30-60 minutes to see productivity improvements

Installation Steps

  1. 1.Install product management skill
  2. 2.Start with user story generation for known feature
  3. 3.Progress to competitive analysis: research 2-3 competitors
  4. 4.Use for roadmap prioritization: apply RICE/ICE scoring
  5. 5.Draft stakeholder communications and refine based on feedback
  6. 6.Build template library for recurring PM tasks
  7. 7.Share effective prompts with product team

Common Pitfalls

  • Not validating competitive research—verify facts before sharing
  • Accepting user stories without involving engineering team
  • Over-relying on frameworks without qualitative judgment
  • Not customizing outputs to company culture and communication style
  • Skipping stakeholder validation of generated requirements

Best Practices

✓ Do

  • +Validate research and competitive analysis with real data
  • +Collaborate with engineering when generating technical requirements
  • +Customize frameworks and templates to your company context
  • +Use skill for first drafts, refine with stakeholder input
  • +Document successful prompt patterns for PM tasks
  • +Combine AI efficiency with human judgment and intuition

✗ Don't

  • Don't publish competitive analysis without fact-checking
  • Don't finalize user stories without engineering review
  • Don't make prioritization decisions solely on AI scoring
  • Don't skip customer validation of generated requirements
  • Don't ignore company-specific context and culture

💡 Pro Tips

  • Provide context: company goals, constraints, customer feedback
  • Ask for alternatives: 'Show 3 ways to prioritize this roadmap'
  • Request stakeholder-specific formatting: 'Executive summary vs. engineering spec'
  • Use skill for 70% generation + 30% customization to company needs

When to Use This

✓ Use When

Use for user story writing, competitive research, roadmap prioritization, stakeholder communication, and PRD drafting. Best for reducing repetitive documentation and research work.

✗ Avoid When

Avoid for strategic product vision (requires deep customer empathy), pricing decisions (needs market and financial expertise), or when face-to-face customer discovery is more valuable than speed.

Learning Path

  1. 1Basic: user stories, feature specs, status updates
  2. 2Intermediate: competitive analysis, prioritization frameworks, PRDs
  3. 3Advanced: product strategy, go-to-market planning, OKR setting
  4. 4Expert: product vision, market positioning, business model innovation

Discussion

Product Hunt–style comments (not star reviews)
  • No comments yet — start the thread.
general reviews

Ratings

4.743 reviews
  • Chaitanya Patil· Dec 28, 2024

    contract-review has been reliable in day-to-day use. Documentation quality is above average for community skills.

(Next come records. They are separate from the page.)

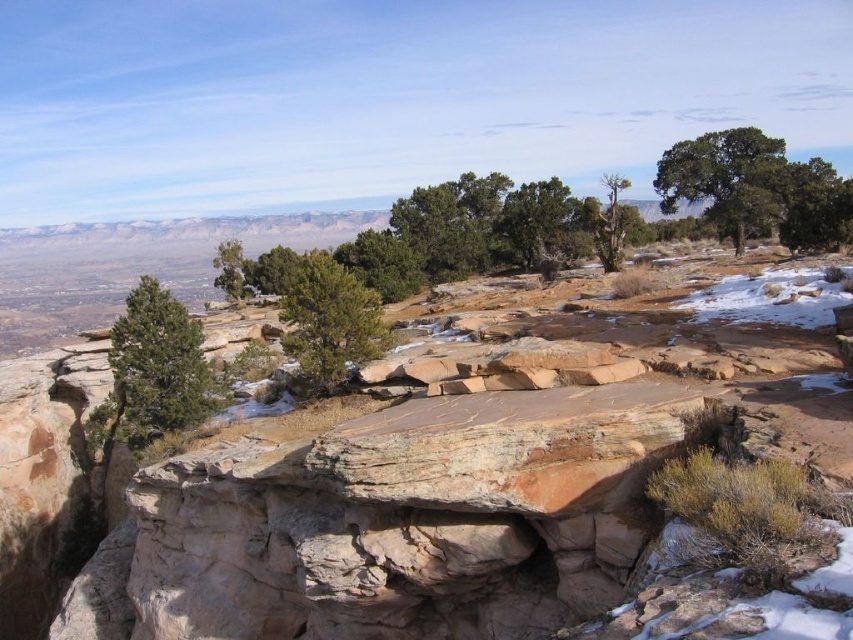
Question: Which point is farther from the camera taking this photo?

Choices:
 (A) (360, 508)
 (B) (751, 198)
 (C) (235, 250)

Answer: (C)

Question: Which is farther from the green leafy tree at upper right?

Choices:
 (A) brown rock formation at center
 (B) green matte tree at left

Answer: (B)

Question: Can you confirm if green leafy tree at upper right is positioned below green leafy tree at upper center?

Choices:
 (A) no
 (B) yes

Answer: (B)

Question: Is green leafy tree at upper right above green matte tree at center?

Choices:
 (A) no
 (B) yes

Answer: (B)

Question: Is green matte tree at left positioned at the back of green matte tree at center?

Choices:
 (A) yes
 (B) no

Answer: (A)

Question: Which object appears farthest from the camera in this image?

Choices:
 (A) green matte tree at left
 (B) green leafy tree at center-left
 (C) green leafy tree at upper center

Answer: (B)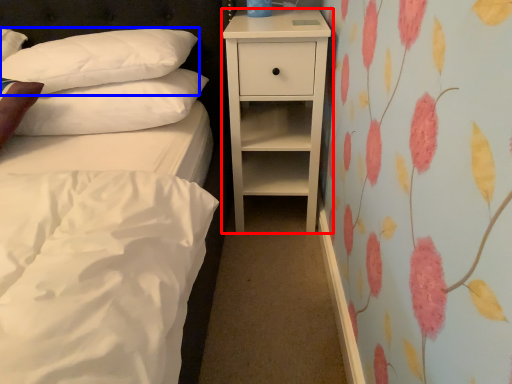
Question: Which point is further to the camera, nightstand (highlighted by a red box) or pillow (highlighted by a blue box)?

Choices:
 (A) nightstand
 (B) pillow

Answer: (A)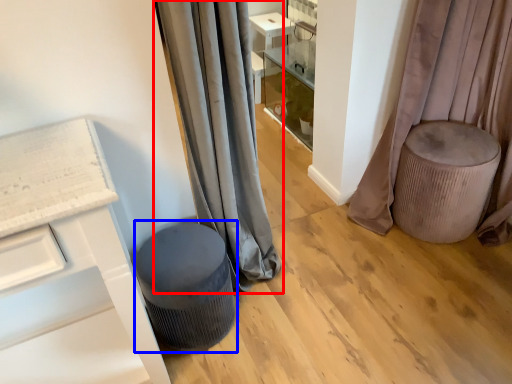
Question: Which point is closer to the camera, curtain (highlighted by a red box) or music stool (highlighted by a blue box)?

Choices:
 (A) curtain
 (B) music stool

Answer: (A)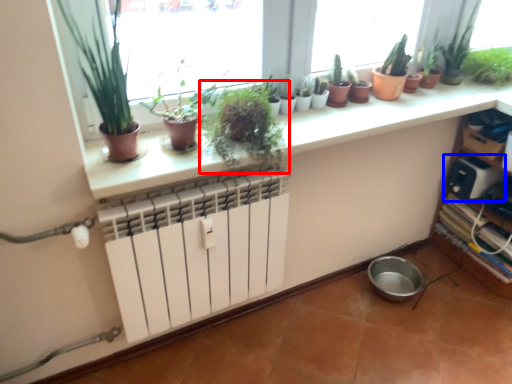
Question: Among these objects, which one is nearest to the camera, houseplant (highlighted by a red box) or appliance (highlighted by a blue box)?

Choices:
 (A) houseplant
 (B) appliance

Answer: (A)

  • Anika Lopez· Dec 20, 2024

    contract-review reduced setup friction for our internal harness; good balance of opinion and flexibility.

  • Yuki Garcia· Dec 16, 2024

    Registry listing for contract-review matched our evaluation — installs cleanly and behaves as described in the markdown.

  • Benjamin Rahman· Dec 12, 2024

    Keeps context tight: contract-review is the kind of skill you can hand to a new teammate without a long onboarding doc.

  • Piyush G· Nov 19, 2024

    contract-review reduced setup friction for our internal harness; good balance of opinion and flexibility.

  • Luis Wang· Nov 11, 2024

    contract-review has been reliable in day-to-day use. Documentation quality is above average for community skills.

  • Arjun Ghosh· Nov 3, 2024

    contract-review is among the better-maintained entries we tried; worth keeping pinned for repeat workflows.

  • Anika Gonzalez· Oct 22, 2024

    Solid pick for teams standardizing on skills: contract-review is focused, and the summary matches what you get after install.

  • Shikha Mishra· Oct 10, 2024

    We added contract-review from the explainx registry; install was straightforward and the SKILL.md answered most questions upfront.

  • Benjamin Abbas· Oct 2, 2024

    contract-review fits our agent workflows well — practical, well scoped, and easy to wire into existing repos.